Exactly as written, transcribe the data from its opening line through the line containing "RECT 4.000 19.400 86.000 37.040 ;". Leave every picture out.

── INFORMATION ──

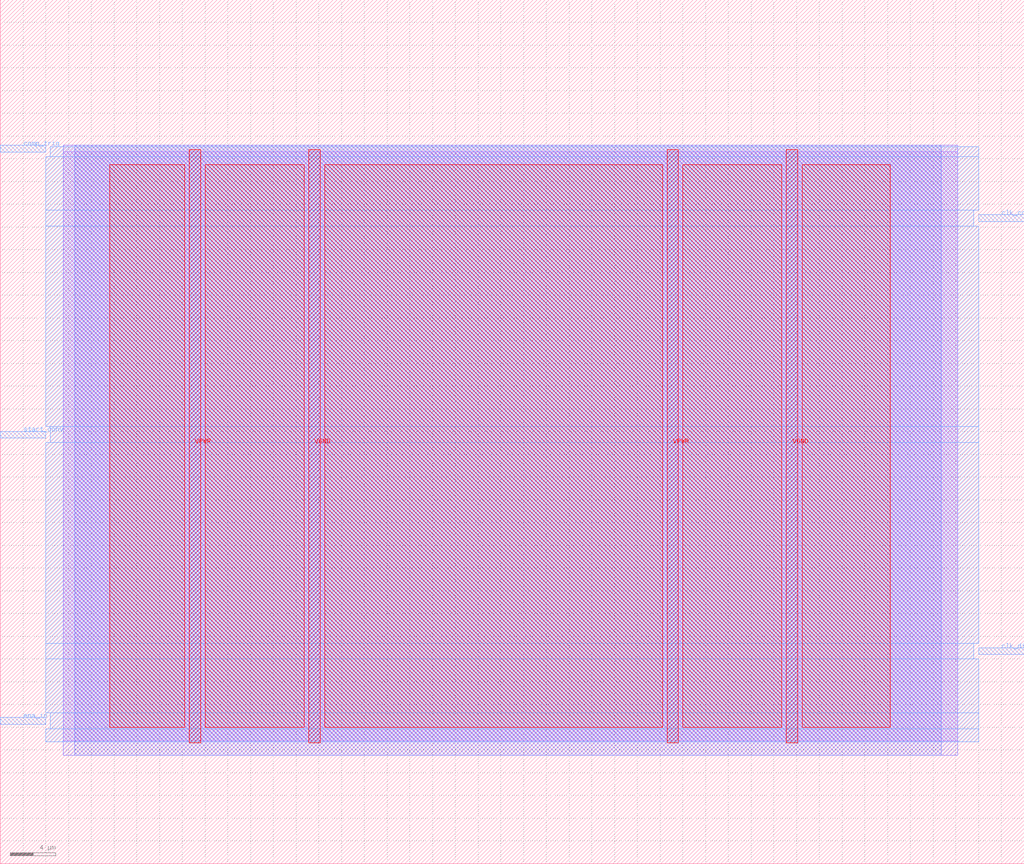
<source format=lef>
VERSION 5.7 ;
  NOWIREEXTENSIONATPIN ON ;
  DIVIDERCHAR "/" ;
  BUSBITCHARS "[]" ;
MACRO adc_clkgen_with_edgedetect
  CLASS BLOCK ;
  FOREIGN adc_clkgen_with_edgedetect ;
  ORIGIN 0.000 0.000 ;
  SIZE 90.000 BY 76.000 ;
  PIN VGND
    DIRECTION INOUT ;
    USE GROUND ;
    PORT
      LAYER met4 ;
        RECT 27.120 10.640 28.120 62.800 ;
    END
    PORT
      LAYER met4 ;
        RECT 69.120 10.640 70.120 62.800 ;
    END
  END VGND
  PIN VPWR
    DIRECTION INOUT ;
    USE POWER ;
    PORT
      LAYER met4 ;
        RECT 16.620 10.640 17.620 62.800 ;
    END
    PORT
      LAYER met4 ;
        RECT 58.620 10.640 59.620 62.800 ;
    END
  END VPWR
  PIN clk_comp
    DIRECTION OUTPUT TRISTATE ;
    USE SIGNAL ;
    PORT
      LAYER met3 ;
        RECT 86.000 56.480 90.000 57.080 ;
    END
  END clk_comp
  PIN clk_dig
    DIRECTION OUTPUT TRISTATE ;
    USE SIGNAL ;
    PORT
      LAYER met3 ;
        RECT 86.000 18.400 90.000 19.000 ;
    END
  END clk_dig
  PIN comp_trig
    DIRECTION INPUT ;
    USE SIGNAL ;
    PORT
      LAYER met3 ;
        RECT 0.000 62.600 4.000 63.200 ;
    END
  END comp_trig
  PIN ena_in
    DIRECTION INPUT ;
    USE SIGNAL ;
    PORT
      LAYER met3 ;
        RECT 0.000 12.280 4.000 12.880 ;
    END
  END ena_in
  PIN start_conv
    DIRECTION INPUT ;
    USE SIGNAL ;
    PORT
      LAYER met3 ;
        RECT 0.000 37.440 4.000 38.040 ;
    END
  END start_conv
  OBS
      LAYER li1 ;
        RECT 5.520 10.795 84.180 62.645 ;
      LAYER met1 ;
        RECT 5.520 9.560 84.180 63.200 ;
      LAYER met2 ;
        RECT 6.530 9.530 82.710 63.230 ;
      LAYER met3 ;
        RECT 4.400 62.200 86.000 63.065 ;
        RECT 4.000 57.480 86.000 62.200 ;
        RECT 4.000 56.080 85.600 57.480 ;
        RECT 4.000 38.440 86.000 56.080 ;
        RECT 4.400 37.040 86.000 38.440 ;
        RECT 4.000 19.400 86.000 37.040 ;
        RECT 4.000 18.000 85.600 19.400 ;
        RECT 4.000 13.280 86.000 18.000 ;
        RECT 4.400 11.880 86.000 13.280 ;
        RECT 4.000 10.715 86.000 11.880 ;
      LAYER met4 ;
        RECT 9.630 12.010 16.220 61.490 ;
        RECT 18.020 12.010 26.720 61.490 ;
        RECT 28.520 12.010 58.220 61.490 ;
        RECT 60.020 12.010 68.720 61.490 ;
        RECT 70.520 12.010 78.230 61.490 ;
  END
END adc_clkgen_with_edgedetect
END LIBRARY


</source>
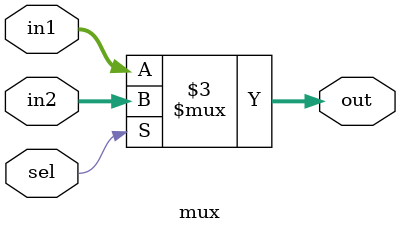
<source format=sv>

module mux
(
   input  logic [31:0] in1,
   input  logic [31:0] in2,
   input  logic        sel,
   output logic [31:0] out
);
always_comb begin

   if (sel) begin
      out = in2;
   end
   
   else begin
      out = in1;
   end

end
endmodule
</source>
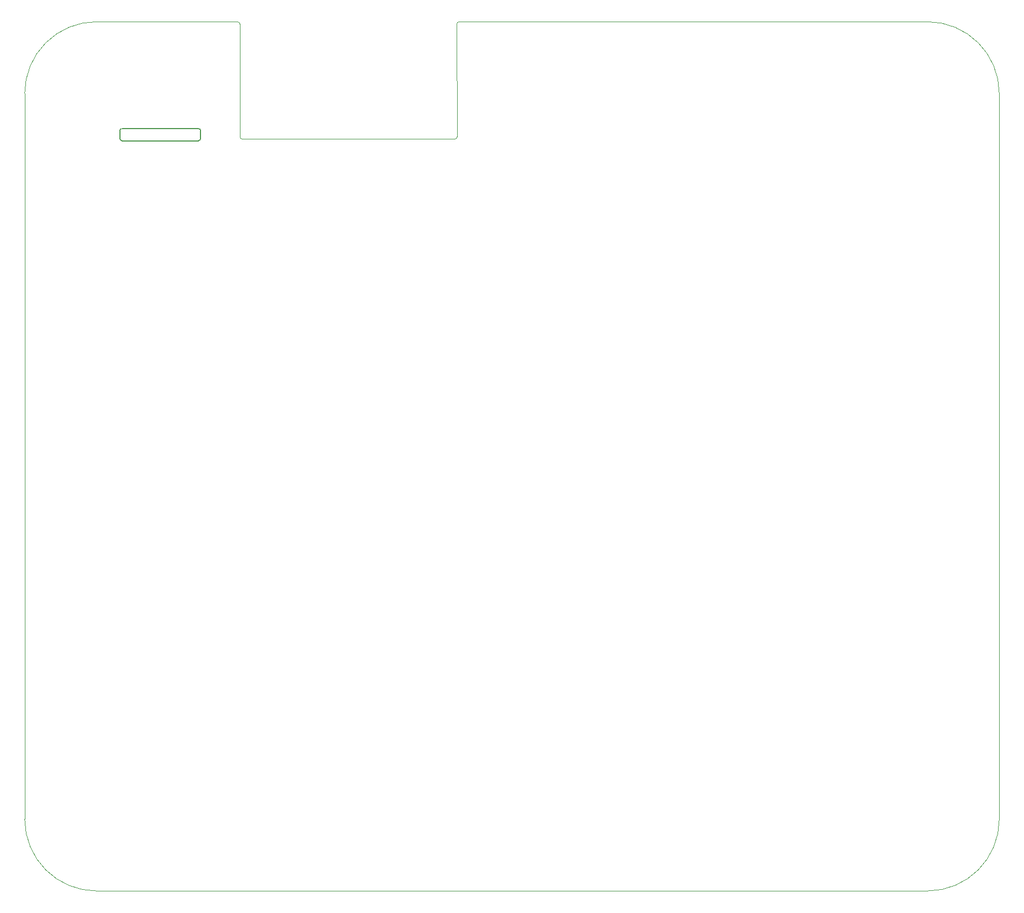
<source format=gm1>
G04 #@! TF.GenerationSoftware,KiCad,Pcbnew,(7.0.0)*
G04 #@! TF.CreationDate,2025-06-06T01:27:20-07:00*
G04 #@! TF.ProjectId,HybridBoxNew,48796272-6964-4426-9f78-4e65772e6b69,rev?*
G04 #@! TF.SameCoordinates,Original*
G04 #@! TF.FileFunction,Profile,NP*
%FSLAX46Y46*%
G04 Gerber Fmt 4.6, Leading zero omitted, Abs format (unit mm)*
G04 Created by KiCad (PCBNEW (7.0.0)) date 2025-06-06 01:27:20*
%MOMM*%
%LPD*%
G01*
G04 APERTURE LIST*
G04 #@! TA.AperFunction,Profile*
%ADD10C,0.100000*%
G04 #@! TD*
G04 #@! TA.AperFunction,Profile*
%ADD11C,0.200000*%
G04 #@! TD*
G04 APERTURE END LIST*
D10*
X253518758Y-52160057D02*
G75*
G03*
X253868757Y-51810000I-58J350057D01*
G01*
D11*
X213690000Y-50890000D02*
G75*
G03*
X213290000Y-50490000I-400000J0D01*
G01*
D10*
X186120000Y-45020000D02*
X186120000Y-158740000D01*
X338820000Y-45020000D02*
X338820000Y-158740000D01*
X197370000Y-169990000D02*
X327570000Y-169990000D01*
D11*
X213290000Y-52420000D02*
G75*
G03*
X213690000Y-52020000I0J400000D01*
G01*
X201410000Y-50490000D02*
G75*
G03*
X201010000Y-50890000I0J-400000D01*
G01*
X201010000Y-52020000D02*
X201010000Y-50890000D01*
D10*
X253868757Y-51810000D02*
X253835000Y-34127485D01*
D11*
X201010000Y-52020000D02*
G75*
G03*
X201410000Y-52420000I400000J0D01*
G01*
X213290000Y-52420000D02*
X201410000Y-52420000D01*
X213690000Y-50890000D02*
X213690000Y-52020000D01*
X201410000Y-50490000D02*
X213290000Y-50490000D01*
D10*
X254185000Y-33777500D02*
G75*
G03*
X253835000Y-34127485I0J-350000D01*
G01*
X197370000Y-33770000D02*
G75*
G03*
X186120000Y-45020000I0J-11250000D01*
G01*
X338820000Y-45020000D02*
G75*
G03*
X327570000Y-33770000I-11250000J0D01*
G01*
X219485000Y-33780001D02*
X197370000Y-33770000D01*
X327570000Y-169990000D02*
G75*
G03*
X338820000Y-158740000I0J11250000D01*
G01*
X219835000Y-34120000D02*
X219871243Y-51810000D01*
X254185000Y-33777486D02*
X327570000Y-33770000D01*
X186120000Y-158740000D02*
G75*
G03*
X197370000Y-169990000I11250000J0D01*
G01*
X219871300Y-51810000D02*
G75*
G03*
X220221242Y-52160000I350000J0D01*
G01*
X219834999Y-34130000D02*
G75*
G03*
X219485000Y-33780001I-349999J0D01*
G01*
X253518758Y-52160000D02*
X220221242Y-52160000D01*
M02*

</source>
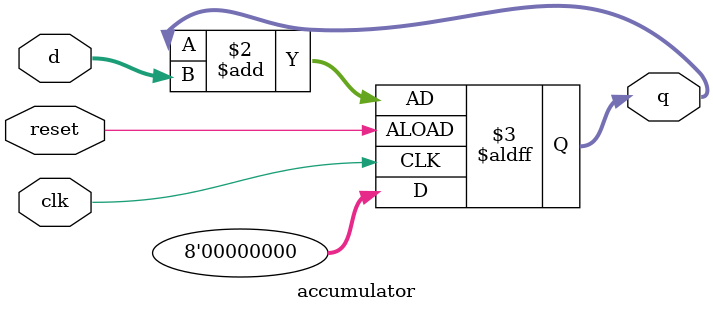
<source format=v>
`timescale 1ns / 1ps


module accumulator(clk,d,reset,q);
input clk,reset;
input [3:0] d;
output reg [7:0] q;
always @ (posedge clk or negedge reset) begin
if(reset)
q<=8'b0;
else
q<=q+d;
end
endmodule

</source>
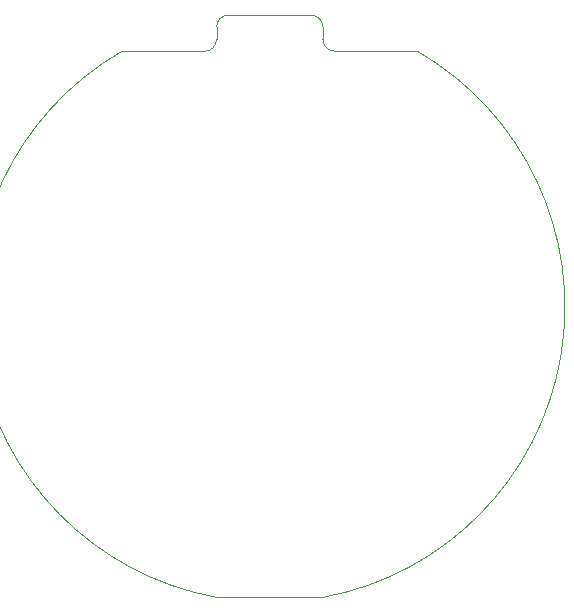
<source format=gm1>
G04 #@! TF.GenerationSoftware,KiCad,Pcbnew,7.0.10*
G04 #@! TF.CreationDate,2024-04-11T11:30:37+02:00*
G04 #@! TF.ProjectId,OtterCastAudioV2,4f747465-7243-4617-9374-417564696f56,rev?*
G04 #@! TF.SameCoordinates,Original*
G04 #@! TF.FileFunction,Profile,NP*
%FSLAX46Y46*%
G04 Gerber Fmt 4.6, Leading zero omitted, Abs format (unit mm)*
G04 Created by KiCad (PCBNEW 7.0.10) date 2024-04-11 11:30:37*
%MOMM*%
%LPD*%
G01*
G04 APERTURE LIST*
G04 #@! TA.AperFunction,Profile*
%ADD10C,0.050000*%
G04 #@! TD*
G04 APERTURE END LIST*
D10*
X94500000Y-78350000D02*
G75*
G03*
X95500000Y-77350000I0J1000000D01*
G01*
X95500000Y-77350000D02*
X95500000Y-76300000D01*
X104500000Y-77350000D02*
X104500000Y-76300000D01*
X96500000Y-75300000D02*
X103500000Y-75300000D01*
X87500001Y-78350000D02*
X94500000Y-78350000D01*
X95404951Y-124573521D02*
X104600000Y-124573521D01*
X104500000Y-76300000D02*
G75*
G03*
X103500000Y-75300000I-1000000J0D01*
G01*
X87500002Y-78350001D02*
G75*
G03*
X95404951Y-124573521I12499998J-21649999D01*
G01*
X104500000Y-77350000D02*
G75*
G03*
X105500000Y-78350000I1000000J0D01*
G01*
X112500000Y-78350000D02*
X105500000Y-78350000D01*
X96500000Y-75300000D02*
G75*
G03*
X95500000Y-76300000I0J-1000000D01*
G01*
X104599999Y-124573519D02*
G75*
G03*
X112500454Y-78349215I-4599999J24573519D01*
G01*
M02*

</source>
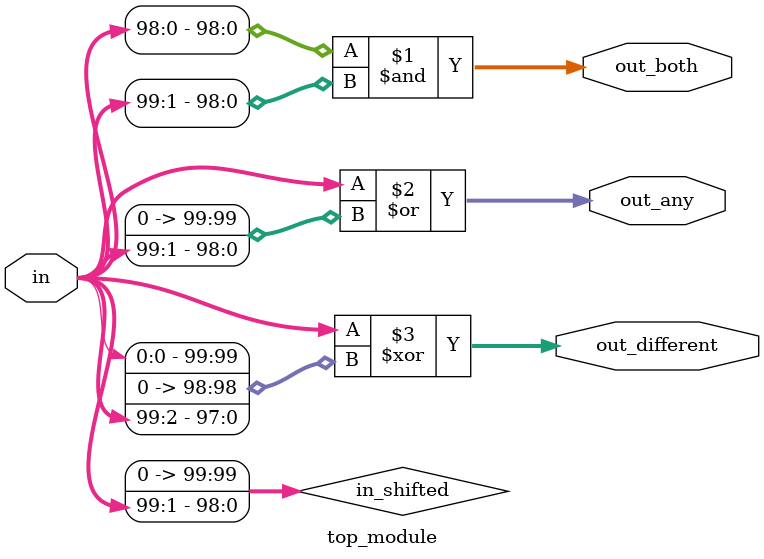
<source format=sv>
module top_module (
    input [99:0] in,
    output [98:0] out_both,
    output [99:0] out_any,
    output [99:0] out_different
);

    wire [99:0] in_shifted;
    
    // Shift the input signal by 1-bit to the right
    assign in_shifted = {1'b0, in[99:1]};

    // Generate the out_both signal by performing a bit-wise AND operation between in and the shifted in
    assign out_both = in[98:0] & in_shifted[98:0];

    // Generate the out_any signal by performing a bit-wise OR operation between in and the shifted in
    assign out_any = in | in_shifted;

    // Generate the out_different signal
    assign out_different = in ^ {in[0], in_shifted[99:1]};

endmodule

</source>
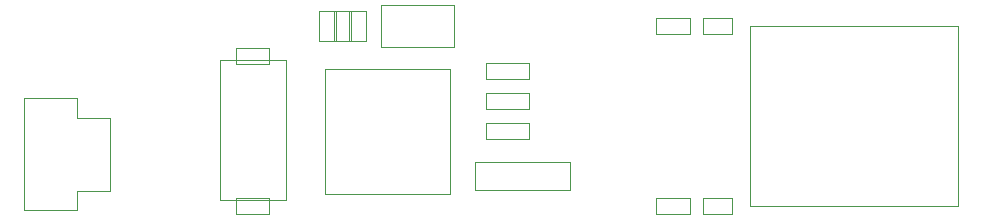
<source format=gbr>
G04 #@! TF.FileFunction,Other,User*
%FSLAX46Y46*%
G04 Gerber Fmt 4.6, Leading zero omitted, Abs format (unit mm)*
G04 Created by KiCad (PCBNEW 4.0.5) date 2017 May 26, Friday 10:14:16*
%MOMM*%
%LPD*%
G01*
G04 APERTURE LIST*
%ADD10C,0.100000*%
%ADD11C,0.050000*%
G04 APERTURE END LIST*
D10*
D11*
X90300000Y-56530000D02*
X87500000Y-56530000D01*
X90300000Y-56530000D02*
X90300000Y-55230000D01*
X87500000Y-55230000D02*
X87500000Y-56530000D01*
X87500000Y-55230000D02*
X90300000Y-55230000D01*
X90300000Y-69230000D02*
X87500000Y-69230000D01*
X90300000Y-69230000D02*
X90300000Y-67930000D01*
X87500000Y-67930000D02*
X87500000Y-69230000D01*
X87500000Y-67930000D02*
X90300000Y-67930000D01*
X115760000Y-67240000D02*
X115760000Y-64840000D01*
X115760000Y-64840000D02*
X107760000Y-64840000D01*
X107760000Y-64840000D02*
X107760000Y-67240000D01*
X107760000Y-67240000D02*
X115760000Y-67240000D01*
X112290000Y-62880000D02*
X108690000Y-62880000D01*
X112290000Y-62880000D02*
X112290000Y-61580000D01*
X108690000Y-61580000D02*
X108690000Y-62880000D01*
X108690000Y-61580000D02*
X112290000Y-61580000D01*
X112290000Y-60340000D02*
X108690000Y-60340000D01*
X112290000Y-60340000D02*
X112290000Y-59040000D01*
X108690000Y-59040000D02*
X108690000Y-60340000D01*
X108690000Y-59040000D02*
X112290000Y-59040000D01*
X112290000Y-57800000D02*
X108690000Y-57800000D01*
X112290000Y-57800000D02*
X112290000Y-56500000D01*
X108690000Y-56500000D02*
X108690000Y-57800000D01*
X108690000Y-56500000D02*
X112290000Y-56500000D01*
X125910000Y-67930000D02*
X125910000Y-69230000D01*
X125910000Y-69230000D02*
X123010000Y-69230000D01*
X123010000Y-69230000D02*
X123010000Y-67930000D01*
X123010000Y-67930000D02*
X125910000Y-67930000D01*
X125910000Y-52690000D02*
X125910000Y-53990000D01*
X125910000Y-53990000D02*
X123010000Y-53990000D01*
X123010000Y-53990000D02*
X123010000Y-52690000D01*
X123010000Y-52690000D02*
X125910000Y-52690000D01*
X148600000Y-68590000D02*
X131050000Y-68590000D01*
X131050000Y-68590000D02*
X131050000Y-53340000D01*
X131050000Y-53340000D02*
X148600000Y-53340000D01*
X148600000Y-53340000D02*
X148600000Y-68590000D01*
X97220000Y-52090000D02*
X97220000Y-54590000D01*
X97220000Y-52090000D02*
X95820000Y-52090000D01*
X95820000Y-54590000D02*
X97220000Y-54590000D01*
X95820000Y-54590000D02*
X95820000Y-52090000D01*
X95950000Y-52090000D02*
X95950000Y-54590000D01*
X95950000Y-52090000D02*
X94550000Y-52090000D01*
X94550000Y-54590000D02*
X95950000Y-54590000D01*
X94550000Y-54590000D02*
X94550000Y-52090000D01*
X98490000Y-52090000D02*
X98490000Y-54590000D01*
X98490000Y-52090000D02*
X97090000Y-52090000D01*
X97090000Y-54590000D02*
X98490000Y-54590000D01*
X97090000Y-54590000D02*
X97090000Y-52090000D01*
X129520000Y-69280000D02*
X127020000Y-69280000D01*
X129520000Y-69280000D02*
X129520000Y-67880000D01*
X127020000Y-67880000D02*
X127020000Y-69280000D01*
X127020000Y-67880000D02*
X129520000Y-67880000D01*
X127020000Y-52640000D02*
X129520000Y-52640000D01*
X127020000Y-52640000D02*
X127020000Y-54040000D01*
X129520000Y-54040000D02*
X129520000Y-52640000D01*
X129520000Y-54040000D02*
X127020000Y-54040000D01*
X91700000Y-56190000D02*
X86100000Y-56190000D01*
X86100000Y-56190000D02*
X86100000Y-68090000D01*
X86100000Y-68090000D02*
X91700000Y-68090000D01*
X91700000Y-68090000D02*
X91700000Y-56190000D01*
X95030000Y-56930000D02*
X95030000Y-67530000D01*
X105630000Y-56930000D02*
X105630000Y-67530000D01*
X95030000Y-56930000D02*
X105630000Y-56930000D01*
X95030000Y-67530000D02*
X105630000Y-67530000D01*
X105940000Y-55140000D02*
X105940000Y-51540000D01*
X105940000Y-51540000D02*
X99790000Y-51540000D01*
X99790000Y-51540000D02*
X99790000Y-55140000D01*
X99790000Y-55140000D02*
X105940000Y-55140000D01*
X69515000Y-68885000D02*
X73995000Y-68885000D01*
X73995000Y-68885000D02*
X73995000Y-67275000D01*
X73995000Y-67275000D02*
X76845000Y-67275000D01*
X76845000Y-67275000D02*
X76845000Y-61075000D01*
X76845000Y-61075000D02*
X73995000Y-61075000D01*
X73995000Y-61075000D02*
X73995000Y-59455000D01*
X73995000Y-59455000D02*
X69515000Y-59455000D01*
X69515000Y-59455000D02*
X69515000Y-68885000D01*
M02*

</source>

───

- _WRITTEN RESPONSE_:
<source format=lef>
VERSION 5.7 ;
  NOWIREEXTENSIONATPIN ON ;
  DIVIDERCHAR "/" ;
  BUSBITCHARS "[]" ;
MACRO adc_clkgen_with_edgedetect
  CLASS BLOCK ;
  FOREIGN adc_clkgen_with_edgedetect ;
  ORIGIN 0.000 0.000 ;
  SIZE 90.000 BY 76.000 ;
  PIN VGND
    DIRECTION INOUT ;
    USE GROUND ;
    PORT
      LAYER met4 ;
        RECT 27.120 10.640 28.120 62.800 ;
    END
    PORT
      LAYER met4 ;
        RECT 69.120 10.640 70.120 62.800 ;
    END
  END VGND
  PIN VPWR
    DIRECTION INOUT ;
    USE POWER ;
    PORT
      LAYER met4 ;
        RECT 16.620 10.640 17.620 62.800 ;
    END
    PORT
      LAYER met4 ;
        RECT 58.620 10.640 59.620 62.800 ;
    END
  END VPWR
  PIN clk_comp
    DIRECTION OUTPUT TRISTATE ;
    USE SIGNAL ;
    PORT
      LAYER met3 ;
        RECT 86.000 56.480 90.000 57.080 ;
    END
  END clk_comp
  PIN clk_dig
    DIRECTION OUTPUT TRISTATE ;
    USE SIGNAL ;
    PORT
      LAYER met3 ;
        RECT 86.000 18.400 90.000 19.000 ;
    END
  END clk_dig
  PIN comp_trig
    DIRECTION INPUT ;
    USE SIGNAL ;
    PORT
      LAYER met3 ;
        RECT 0.000 62.600 4.000 63.200 ;
    END
  END comp_trig
  PIN ena_in
    DIRECTION INPUT ;
    USE SIGNAL ;
    PORT
      LAYER met3 ;
        RECT 0.000 12.280 4.000 12.880 ;
    END
  END ena_in
  PIN start_conv
    DIRECTION INPUT ;
    USE SIGNAL ;
    PORT
      LAYER met3 ;
        RECT 0.000 37.440 4.000 38.040 ;
    END
  END start_conv
  OBS
      LAYER li1 ;
        RECT 5.520 10.795 84.180 62.645 ;
      LAYER met1 ;
        RECT 5.520 9.560 84.180 63.200 ;
      LAYER met2 ;
        RECT 6.530 9.530 82.710 63.230 ;
      LAYER met3 ;
        RECT 4.400 62.200 86.000 63.065 ;
        RECT 4.000 57.480 86.000 62.200 ;
        RECT 4.000 56.080 85.600 57.480 ;
        RECT 4.000 38.440 86.000 56.080 ;
        RECT 4.400 37.040 86.000 38.440 ;
        RECT 4.000 19.400 86.000 37.040 ;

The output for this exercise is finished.